## What the task requires:
A faithful copy is required. Print each line of the data exactly and omit the pictures.

## Collected material:
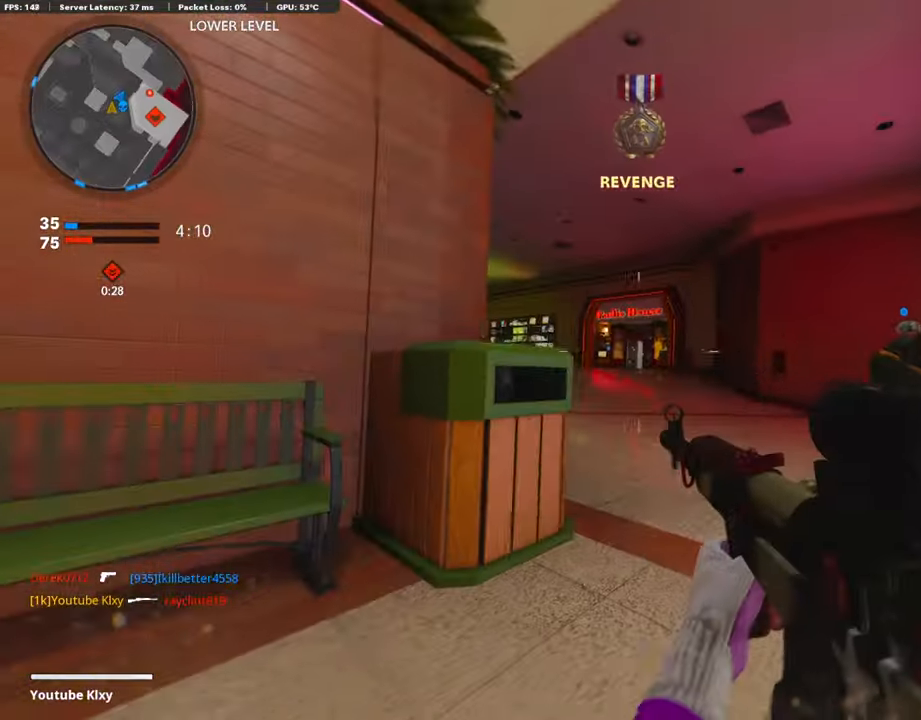
{"buttons": [], "left_stick": "up-right", "right_stick": "left", "events": [[17, "left_stick", "left"], [84, "right_stick", "center"], [219, "right_stick", "down-right"], [353, "L1", "up"], [404, "left_stick", "up-right"], [421, "right_stick", "down-left"], [471, "right_stick", "left"]]}
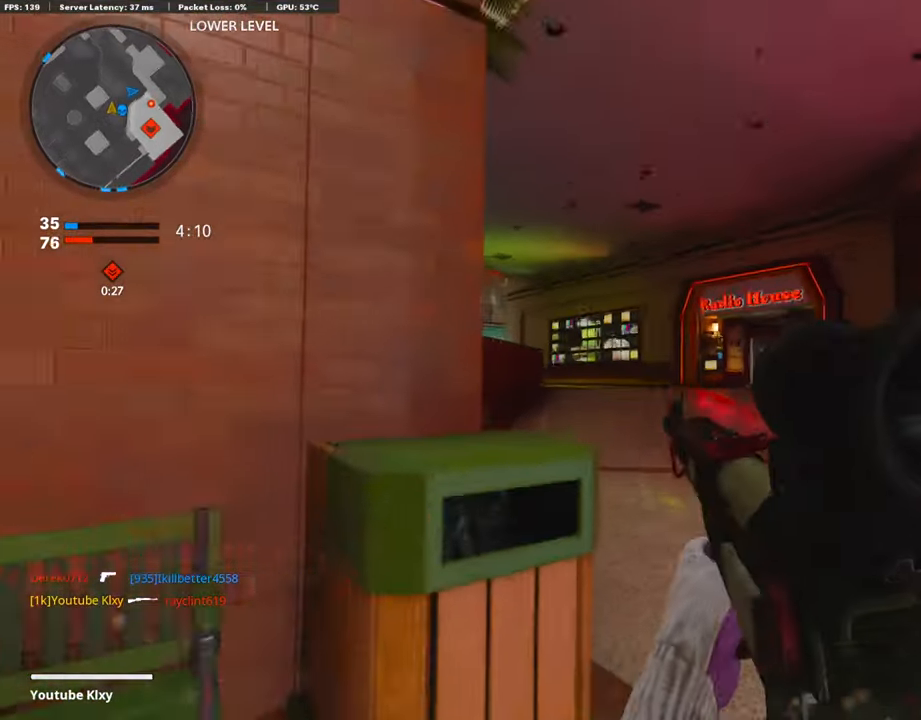
{"buttons": [], "left_stick": "up-right", "right_stick": "center", "events": [[67, "left_stick", "right"], [84, "L1", "down"], [84, "right_stick", "center"], [168, "L1", "up"], [420, "left_stick", "up-right"]]}
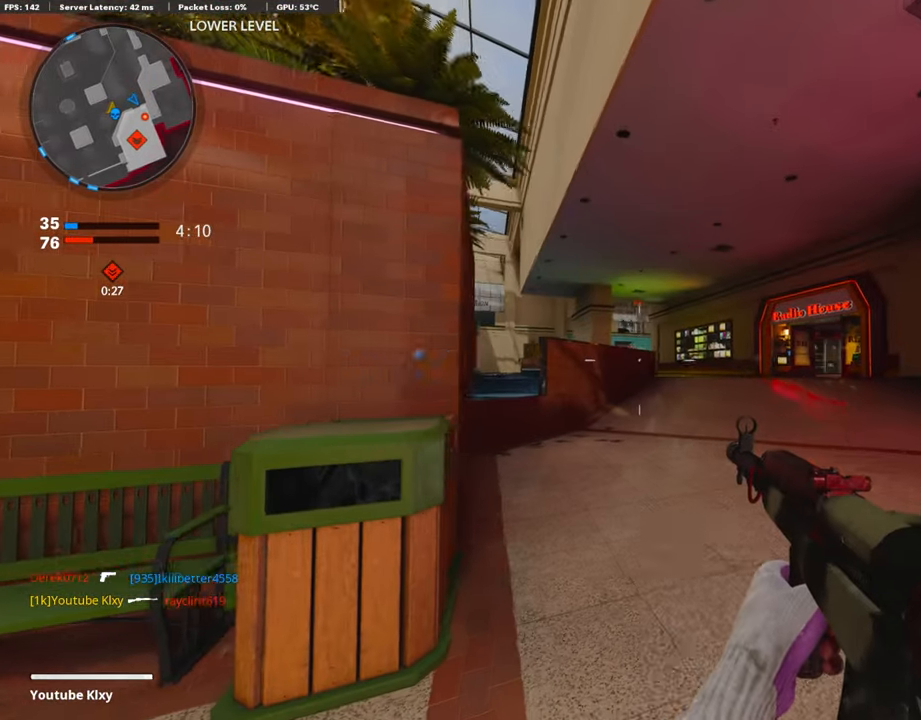
{"buttons": ["L1"], "left_stick": "up-right", "right_stick": "up-right", "events": [[51, "L1", "down"], [185, "right_stick", "up"], [202, "left_stick", "left"], [404, "left_stick", "up-right"], [404, "right_stick", "up-right"]]}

## Response:
{"buttons": [], "left_stick": "up-right", "right_stick": "left", "events": [[17, "left_stick", "left"], [84, "right_stick", "center"], [219, "right_stick", "down-right"], [353, "L1", "up"], [404, "left_stick", "up-right"], [421, "right_stick", "down-left"], [471, "right_stick", "left"]]}
{"buttons": [], "left_stick": "up-right", "right_stick": "center", "events": [[67, "left_stick", "right"], [84, "L1", "down"], [84, "right_stick", "center"], [168, "L1", "up"], [420, "left_stick", "up-right"]]}
{"buttons": ["L1"], "left_stick": "up-right", "right_stick": "up-right", "events": [[51, "L1", "down"], [185, "right_stick", "up"], [202, "left_stick", "left"], [404, "left_stick", "up-right"], [404, "right_stick", "up-right"]]}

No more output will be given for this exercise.